2 Materials and methods

2.1 Study participants

We performed a cross-sectional study, gathering pertinent data from the National Metabolic Management Center (MMC) at The First Affiliated Hospital of Ningbo University over a period spanning from April 2019 to April 2022.MMC is a program based in multiple hospitals across mainland China led by the Shanghai-based Ruijin Hospital for providing standardized management of metabolic diseases (14). The criteria for inclusion in this study were as follows: (1) T2DM; (2) gradable fundus examination; (3) availability of VFA data; and (4) age > 18. The determination of T2DM in the subjects was confirmed following the 1999 World Health Organization’s diagnostic criteria for diabetes mellitus (15). The criteria for exclusion in this study were as follows: (1) pregnancy; (2) acute complications related to diabetes like diabetic hyperosmolar coma, diabetic ketoacidosis; or (3) a track record of severe systemic diseases apart from diabetes, including serious cerebrovascular/ cardiovascular diseases and malignant tumors. A total of 336 participants were excluded from this study (including 14 patients under 18 years of age, 98 patients with missing visceral fat area data and 224 patients with missing fundus imaging data). As a result, 3,707 participants were ultimately incorporated in the analysis.

The Research Ethics Committee of The First Affiliated Hospital of Ningbo University granted ethical approval for the study (2019-R057), adhering to the guidelines laid out in the Declaration of Helsinki. Furthermore, every participant provided written informed consent.

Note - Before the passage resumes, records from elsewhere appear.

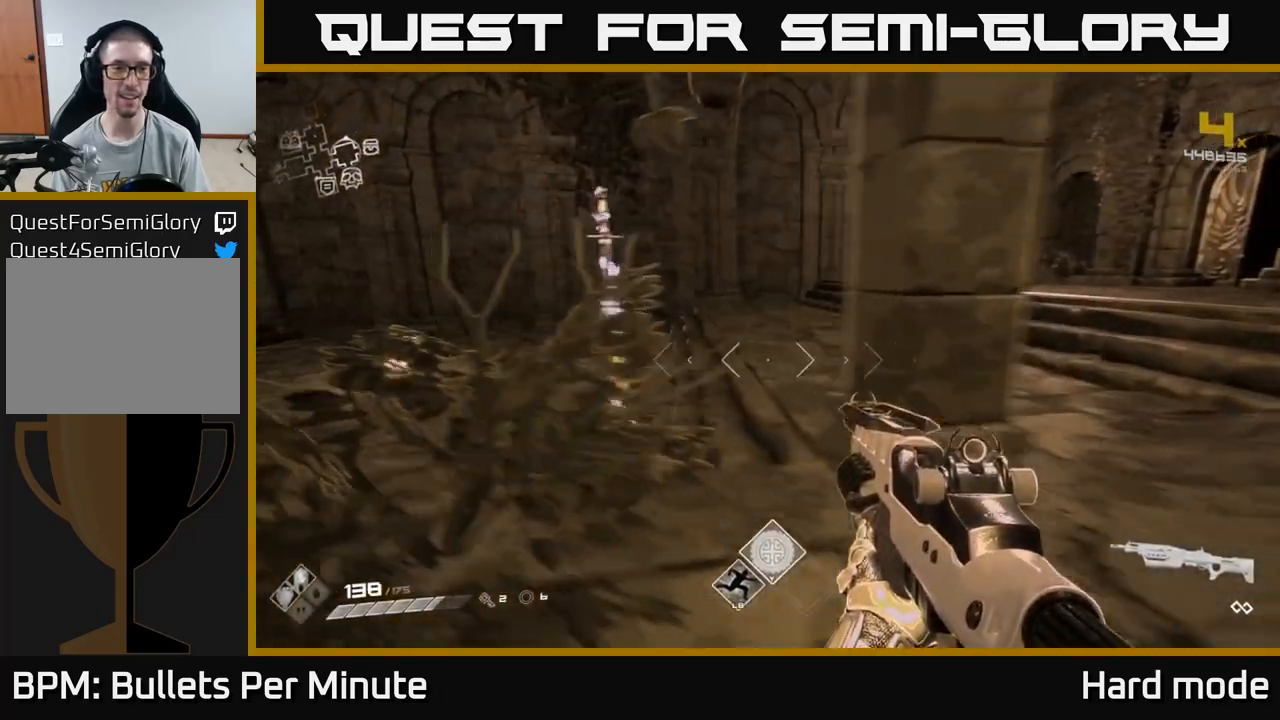
{"buttons": [], "left_stick": "center", "right_stick": "center", "events": [[233, "right_stick", "right"], [367, "left_stick", "center"], [450, "right_stick", "center"]]}
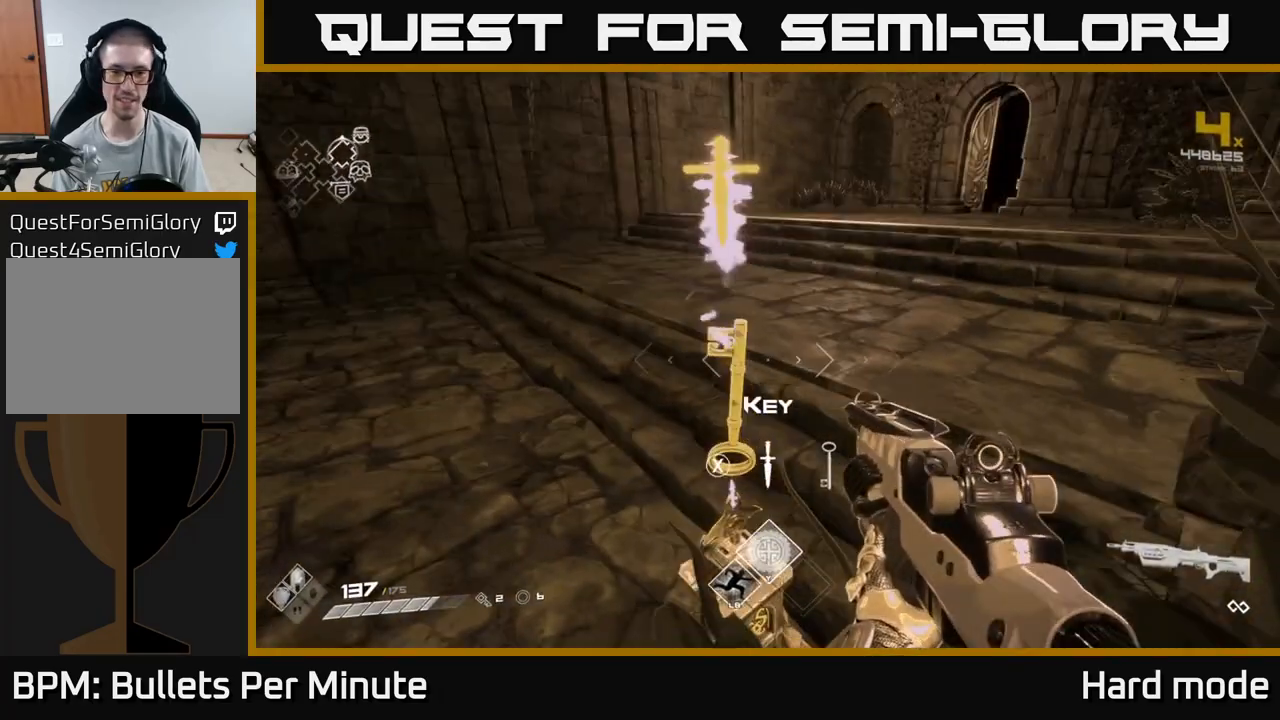
{"buttons": [], "left_stick": "up-right", "right_stick": "right", "events": [[267, "right_stick", "right"], [283, "left_stick", "up-right"]]}
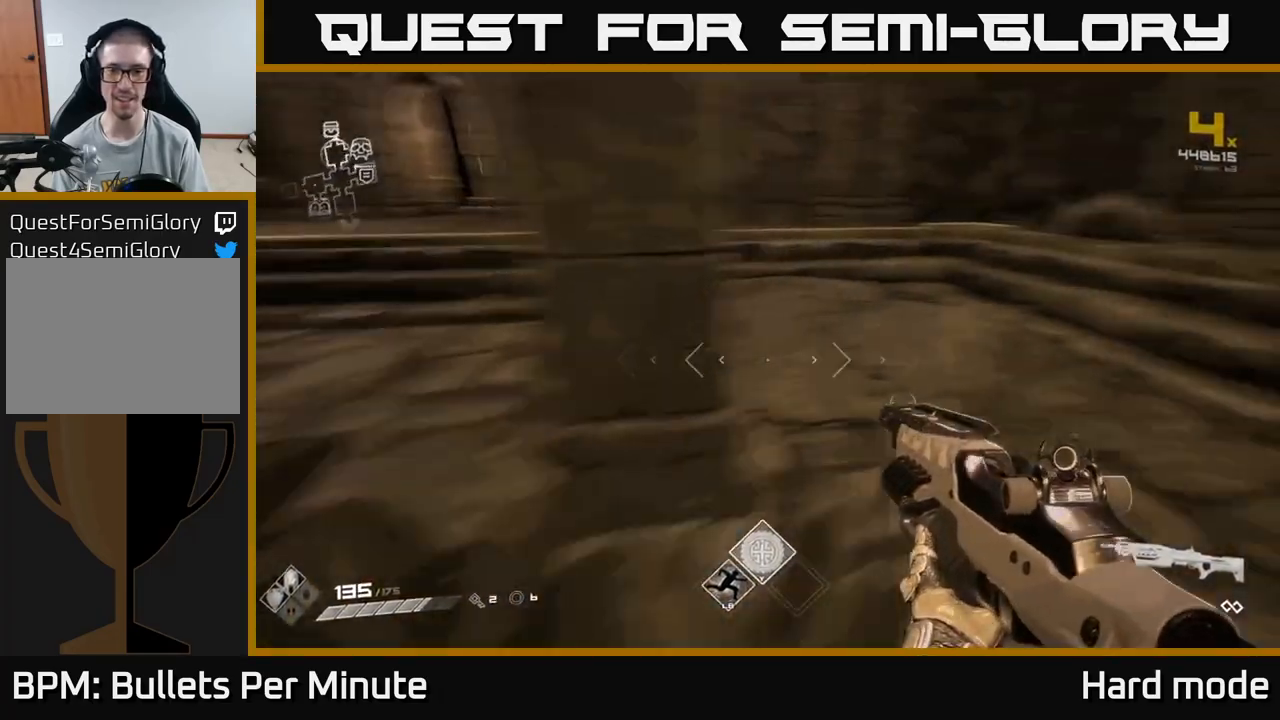
{"buttons": ["L1"], "left_stick": "up-right", "right_stick": "center", "events": [[333, "L1", "down"], [350, "right_stick", "center"]]}
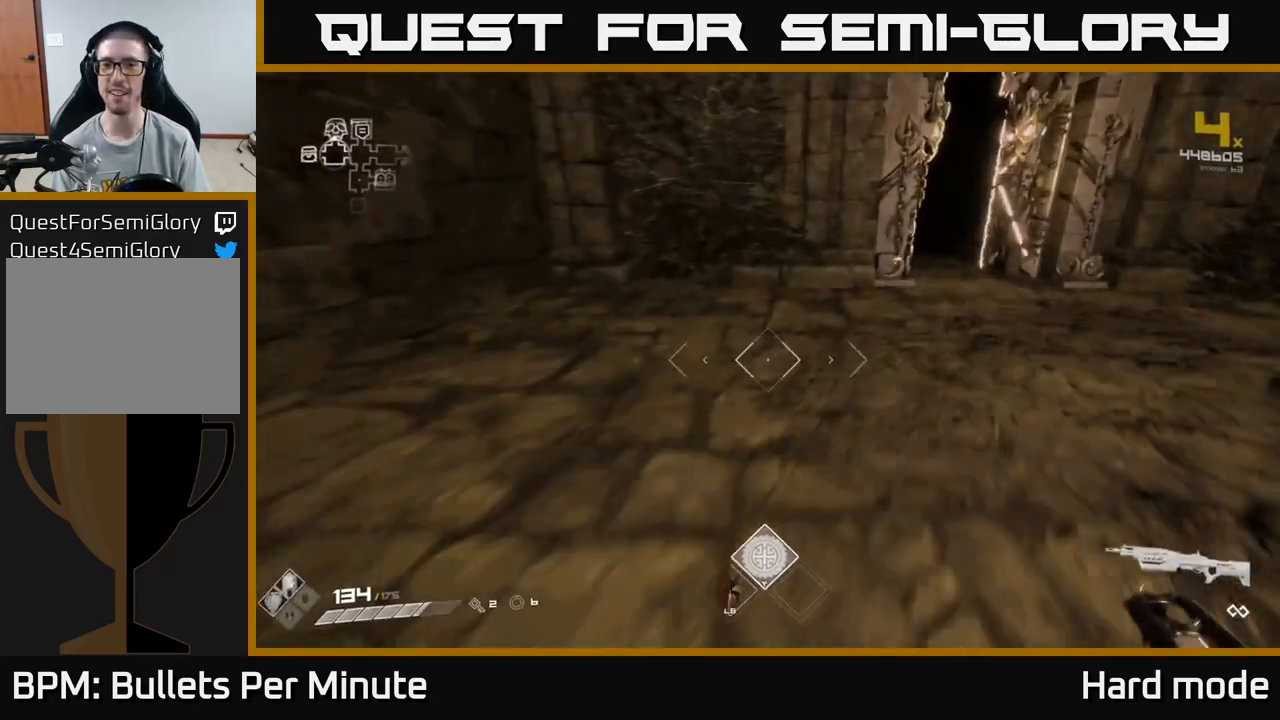
{"buttons": ["L1"], "left_stick": "up", "right_stick": "center", "events": [[150, "right_stick", "up-right"], [283, "right_stick", "center"], [450, "left_stick", "up"]]}
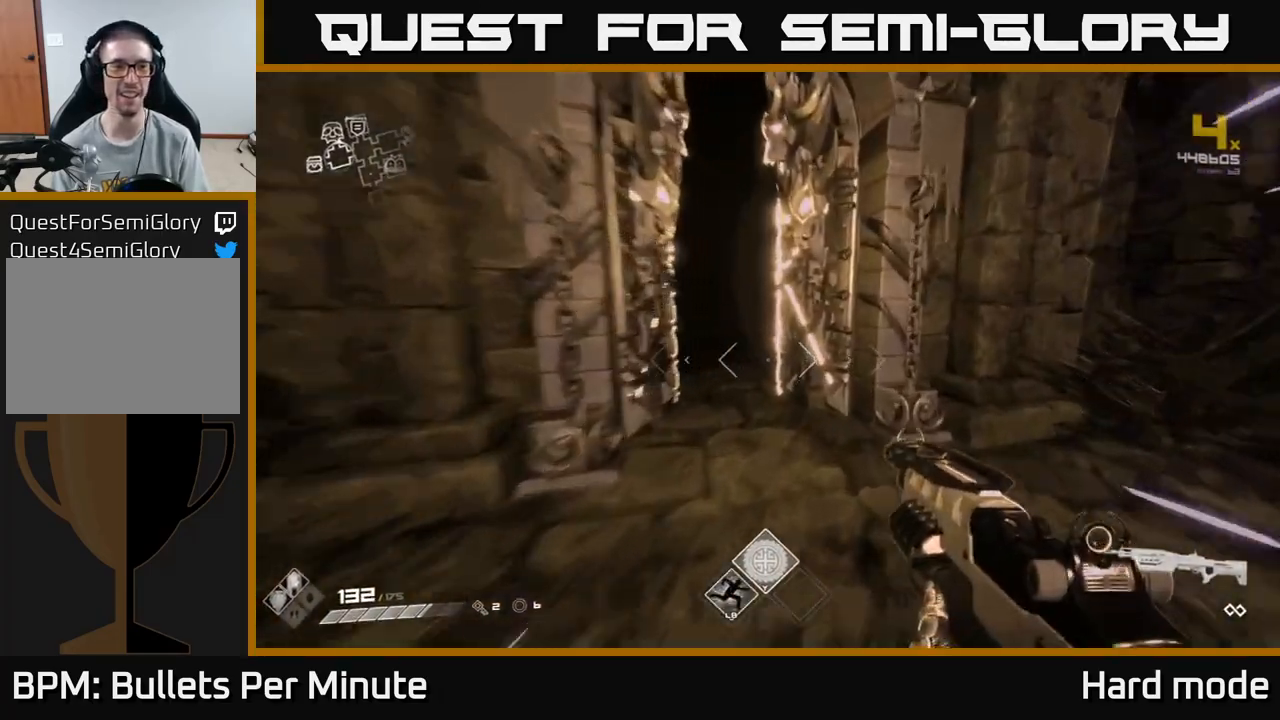
{"buttons": ["L1"], "left_stick": "up", "right_stick": "center", "events": [[167, "right_stick", "up-left"], [233, "right_stick", "center"]]}
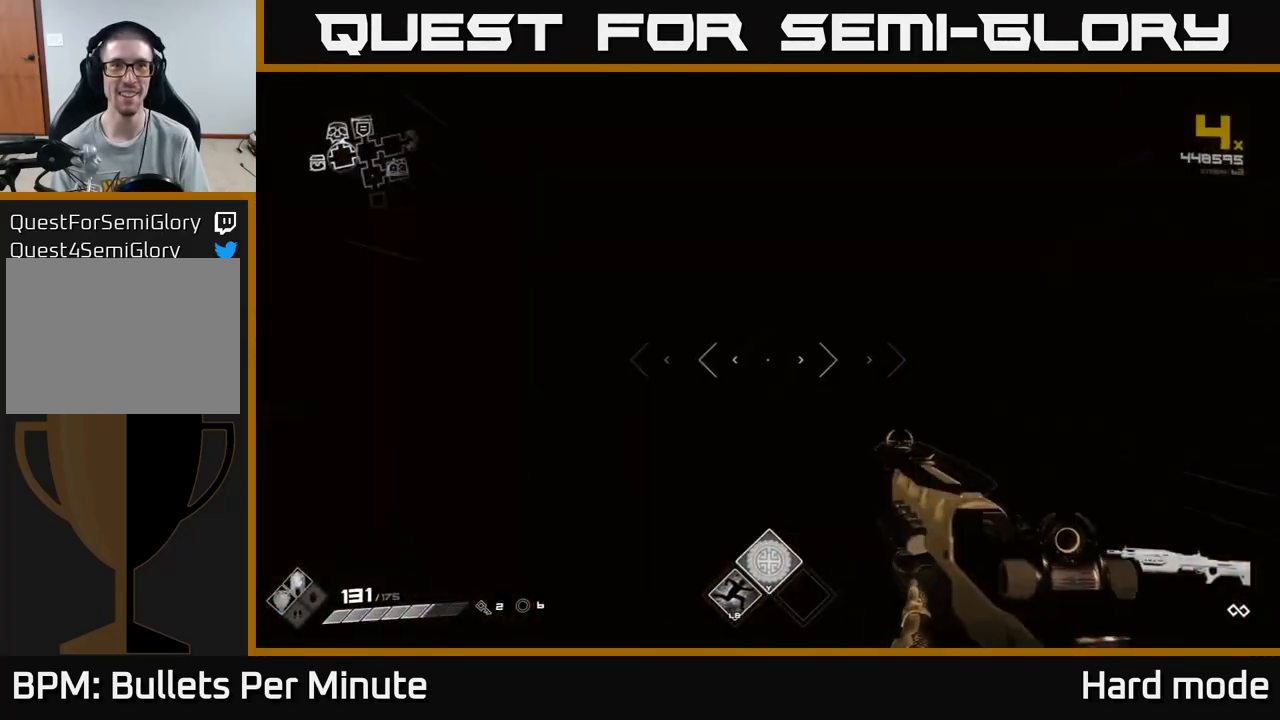
{"buttons": ["R2"], "left_stick": "up", "right_stick": "center", "events": [[133, "L1", "up"], [433, "R2", "down"]]}
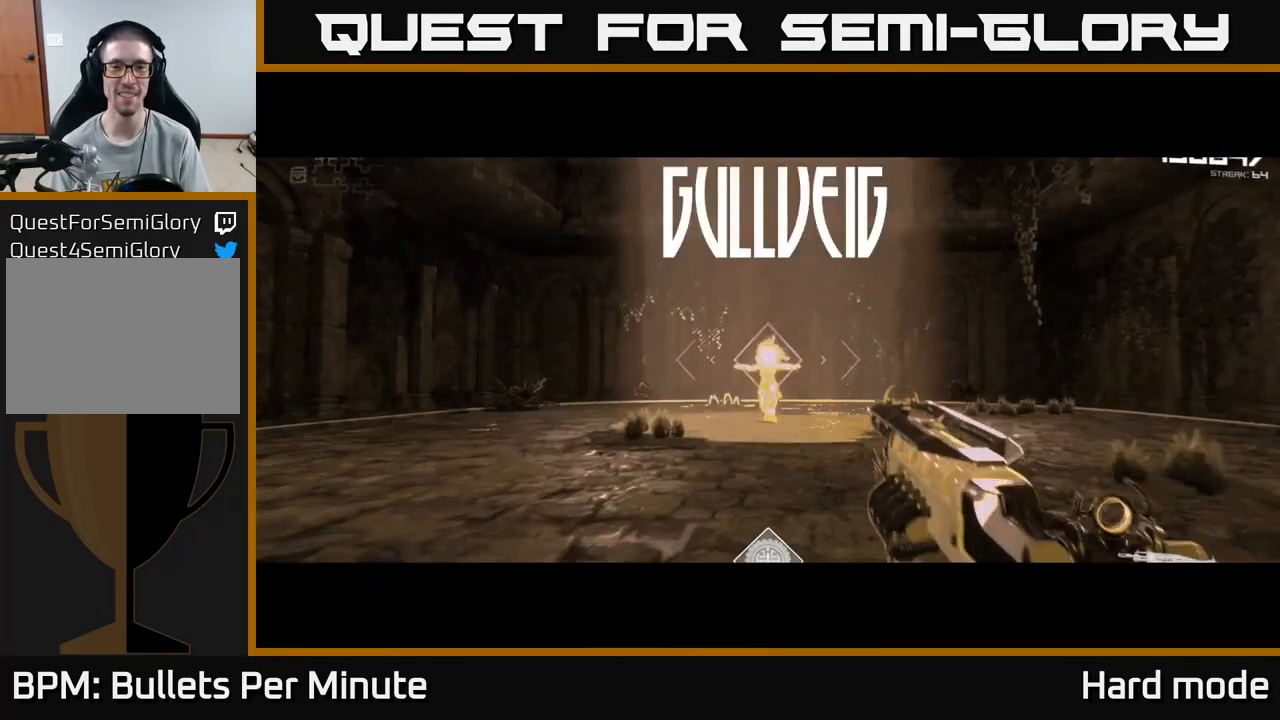
{"buttons": [], "left_stick": "center", "right_stick": "center", "events": [[67, "R2", "up"], [83, "left_stick", "up-left"], [183, "right_stick", "left"], [250, "R2", "down"], [267, "right_stick", "center"], [283, "left_stick", "center"], [367, "R2", "up"]]}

2.2 Clinical examination and interview

Trained nurses and laboratory staff measured and analyzed the physiological, anthropometric, and biochemical parameters using a standardized protocol by MMC. The patients’ fundamental information and anthropometric features were assessed based on the following parameters: gender, age, body weight, body mass index (BMI), disease duration, height and visceral fat area.

2.3 Laboratory techniques

Blood samples were collected from the patient’s antecubital vein in the morning following an overnight fast. All patients were subjected to standard laboratory examinations using conventional biochemical analysis techniques. These included serum triglyceride (TG), serum total cholesterol (TC), glycated hemoglobin (HbA1c), fasting plasma glucose (FPG), low density lipoprotein cholesterol (LDL-c),high density lipoprotein cholesterol (HDL-c), uric acid (UA), creatinine and blood urea nitrogen (BUN). The evaluation of urinary albumin was carried out using spot urine samples via a solid-phase competitive chemiluminescent enzymatic immunoassay, and the albumin-to-creatinine ratio (ACR) in urine was determined. The level of HbA1c was gauged by high-performance liquid chromatography. Lipids were measured with enzymatic methods.

2.4 Assessment of VFA

VFA and subcutaneous fat were calculated at the umbilical level using a dual bio-electrical impedance method (DUALSCAN HDS-2000, Omron, Japan). Measurement required patients to maintain a fasting period of at least 8 h beforehand. The method involved the following steps: (1) Instructions were given to subjects to lie flat on their backs, reveal their ankles, wrists, and abdomen, maintain a calm breathing pattern, and cease their breathing at the end of a relaxed exhalation. At this step, the horizontal umbilical abdominal cross-sectional area was measured; (2) The electrode belt was placed around the subjects’ abdomen and electrode clips were applied to their hands and feet. Following these preparations, subjects were asked to maintain a calm and steady breath. They were then informed to suspend their breathing at the end of a peaceful exhalation. The instrument automatically calculated the abdominal visceral fat area, which was recorded in cm2. VFA levels were categorized into two groups: those equal to or exceeding 100 cm2 were classified as high VFA, while those falling below 100 cm2 were deemed as normal VFA.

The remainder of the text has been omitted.